22. Strikebreaking,
Citizenship, and Privilege
OK, so what, so where does this get us? I think there's a few
possibilities. One is it gets us to new ways of thinking about
strikebreaking, I'm going to make a huge jump here. One of the
things that we know is, about these people is that when they
get
to northern cities, not only Chicago but elsewhere, many of them
become, at first, strikebreakers. There are many strikes between
1917 and the early 1920s, and in most cases black workers do
not side with the union. In fact, I got into this at the beginning,
because I was interested in strikebreaking. And in the early
20th century, employers were looking often looking for strikebreakers.
But it gives us a new way of thinking about strikebreakers because
for a long time, anybody who, any blacks especially, who broke
strikes, who thought about it, were considered passive.

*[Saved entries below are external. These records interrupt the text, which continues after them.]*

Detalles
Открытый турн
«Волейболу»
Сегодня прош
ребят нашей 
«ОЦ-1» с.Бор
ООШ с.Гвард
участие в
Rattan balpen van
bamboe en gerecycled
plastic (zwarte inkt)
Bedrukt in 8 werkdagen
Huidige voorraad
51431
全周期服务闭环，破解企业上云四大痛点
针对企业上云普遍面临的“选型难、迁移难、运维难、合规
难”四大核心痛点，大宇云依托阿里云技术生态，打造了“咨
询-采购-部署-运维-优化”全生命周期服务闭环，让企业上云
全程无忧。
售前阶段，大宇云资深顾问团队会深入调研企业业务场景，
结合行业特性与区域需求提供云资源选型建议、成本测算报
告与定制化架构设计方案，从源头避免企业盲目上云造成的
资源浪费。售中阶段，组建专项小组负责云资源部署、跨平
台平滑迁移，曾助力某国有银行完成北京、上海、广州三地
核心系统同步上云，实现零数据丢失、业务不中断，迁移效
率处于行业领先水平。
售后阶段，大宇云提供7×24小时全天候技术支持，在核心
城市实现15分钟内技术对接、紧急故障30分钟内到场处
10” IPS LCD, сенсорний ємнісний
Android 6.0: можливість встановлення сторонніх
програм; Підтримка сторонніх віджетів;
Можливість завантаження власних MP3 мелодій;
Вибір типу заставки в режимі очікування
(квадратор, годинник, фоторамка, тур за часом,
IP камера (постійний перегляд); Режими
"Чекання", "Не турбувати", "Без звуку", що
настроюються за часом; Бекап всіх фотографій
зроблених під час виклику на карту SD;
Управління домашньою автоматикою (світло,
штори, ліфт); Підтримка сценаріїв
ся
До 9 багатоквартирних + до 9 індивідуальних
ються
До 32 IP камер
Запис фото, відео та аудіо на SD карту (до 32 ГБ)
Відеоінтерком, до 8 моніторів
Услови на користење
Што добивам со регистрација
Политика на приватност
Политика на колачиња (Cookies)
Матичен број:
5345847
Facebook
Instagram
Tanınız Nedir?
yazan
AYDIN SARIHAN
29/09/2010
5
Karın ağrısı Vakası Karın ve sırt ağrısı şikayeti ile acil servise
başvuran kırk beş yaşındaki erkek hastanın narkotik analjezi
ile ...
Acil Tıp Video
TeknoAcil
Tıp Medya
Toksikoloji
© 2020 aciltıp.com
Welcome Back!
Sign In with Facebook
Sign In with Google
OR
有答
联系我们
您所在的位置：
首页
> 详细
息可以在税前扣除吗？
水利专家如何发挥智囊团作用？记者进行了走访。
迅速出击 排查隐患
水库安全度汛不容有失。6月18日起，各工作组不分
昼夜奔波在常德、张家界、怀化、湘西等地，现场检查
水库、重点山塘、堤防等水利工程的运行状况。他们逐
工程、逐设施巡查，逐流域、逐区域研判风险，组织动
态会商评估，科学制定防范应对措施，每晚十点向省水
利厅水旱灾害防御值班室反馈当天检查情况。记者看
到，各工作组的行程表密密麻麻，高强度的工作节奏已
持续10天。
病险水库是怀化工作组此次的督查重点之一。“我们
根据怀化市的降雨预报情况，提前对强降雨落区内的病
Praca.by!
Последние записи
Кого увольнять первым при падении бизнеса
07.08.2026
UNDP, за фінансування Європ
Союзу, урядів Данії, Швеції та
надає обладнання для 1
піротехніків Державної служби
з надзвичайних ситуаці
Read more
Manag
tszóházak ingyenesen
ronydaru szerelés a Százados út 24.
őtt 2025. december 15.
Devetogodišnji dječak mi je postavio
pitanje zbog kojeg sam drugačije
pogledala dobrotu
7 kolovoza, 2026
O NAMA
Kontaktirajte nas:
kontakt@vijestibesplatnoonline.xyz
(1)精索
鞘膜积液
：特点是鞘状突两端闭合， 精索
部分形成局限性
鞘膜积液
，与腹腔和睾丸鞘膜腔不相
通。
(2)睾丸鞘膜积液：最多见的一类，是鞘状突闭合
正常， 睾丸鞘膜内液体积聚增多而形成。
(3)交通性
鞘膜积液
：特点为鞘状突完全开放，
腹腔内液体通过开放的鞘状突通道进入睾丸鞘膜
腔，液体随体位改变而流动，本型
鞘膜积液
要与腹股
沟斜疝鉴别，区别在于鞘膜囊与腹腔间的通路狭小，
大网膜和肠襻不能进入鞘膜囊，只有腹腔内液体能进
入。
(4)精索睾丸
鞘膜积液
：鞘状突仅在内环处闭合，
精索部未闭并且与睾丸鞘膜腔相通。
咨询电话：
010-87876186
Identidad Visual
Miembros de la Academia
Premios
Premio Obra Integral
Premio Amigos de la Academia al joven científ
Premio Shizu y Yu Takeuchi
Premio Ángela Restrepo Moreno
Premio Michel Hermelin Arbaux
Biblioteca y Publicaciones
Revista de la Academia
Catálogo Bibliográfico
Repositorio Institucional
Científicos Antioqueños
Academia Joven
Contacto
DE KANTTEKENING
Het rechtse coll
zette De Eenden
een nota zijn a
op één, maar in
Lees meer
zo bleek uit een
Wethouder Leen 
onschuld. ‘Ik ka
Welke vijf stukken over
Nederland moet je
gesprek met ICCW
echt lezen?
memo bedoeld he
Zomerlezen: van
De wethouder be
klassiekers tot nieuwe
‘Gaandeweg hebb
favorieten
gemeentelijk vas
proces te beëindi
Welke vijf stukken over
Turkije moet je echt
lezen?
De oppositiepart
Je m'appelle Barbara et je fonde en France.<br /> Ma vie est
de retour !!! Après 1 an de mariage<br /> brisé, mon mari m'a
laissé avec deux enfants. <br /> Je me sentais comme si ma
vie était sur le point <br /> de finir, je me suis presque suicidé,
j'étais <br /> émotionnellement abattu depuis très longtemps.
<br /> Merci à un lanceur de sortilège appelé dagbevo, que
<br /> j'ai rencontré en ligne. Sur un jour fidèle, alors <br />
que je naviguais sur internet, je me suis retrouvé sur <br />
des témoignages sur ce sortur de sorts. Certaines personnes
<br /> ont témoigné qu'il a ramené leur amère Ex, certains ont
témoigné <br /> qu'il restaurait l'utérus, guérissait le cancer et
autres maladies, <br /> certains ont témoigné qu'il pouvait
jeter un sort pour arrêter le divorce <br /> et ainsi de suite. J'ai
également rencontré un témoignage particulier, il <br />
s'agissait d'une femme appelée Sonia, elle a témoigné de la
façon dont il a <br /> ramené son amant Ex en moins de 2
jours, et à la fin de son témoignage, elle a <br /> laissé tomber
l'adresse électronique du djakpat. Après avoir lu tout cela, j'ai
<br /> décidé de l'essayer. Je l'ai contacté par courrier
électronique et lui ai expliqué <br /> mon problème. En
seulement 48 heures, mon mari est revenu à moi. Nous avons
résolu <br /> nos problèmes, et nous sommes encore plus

The bane of history and English teachers is the use of the passive
voice, and here is the perfect example of how the use of the
passive
voice has structured how we thought of these people. The narratives
that you see always say, "Negroes were brought in to break
the strikes, Negroes were used to break the strike." In
other words, the impression always is that black people somehow
were
just these people sitting around and somebody went and gathered
them all up and brought them in to break these strikes. And
what
we realize is that if the migration process itself wasn't passive,
that they had all of this active decision making, that these
people made
all of these kinds of-the process of weighing this versus that,
how is it that they would suddenly get trucked into someplace
to break a strike without thinking about it? It's very unlikely.
The focus on citizenship, I think helps us to understand the
communities' political struggles. It helps us to understand
the
difference between, and now I'm going to go back to that word
privilege, "wanting all the privilege that the whites had",
the
phrase one keeps seeing and wanting to be with whites. Because
one of the things that comes out of the civil rights movement,
especially in the fifties and the early sixties is a sense, especially
among many whites, that what the civil rights movement is about
is black people wanting to be with white people, that that's
what integration is all about. And if you go back to the Great
Migration,
what you realize is that that's not what they meant by privilege.
What they meant by privilege was access. Integrated schools,
for
example, seems to have been be a goal not because of the simple
desirability of a mixed classroom, but because it was very easy
to figure out that the presence of white children in the school
signals the provision of resources. And if you were coming from
the South you especially understood that.
It also helps us to understand what happens when some of these
goals are frustrated, so for example, when the right to vote doesn't
translate to political power or when advancement in the workplace
has its very clear limits, which I think helps us to understand
much more the appeal of Marcus Garvey in 1920s and eventually
the dynamics of the civil rights movement.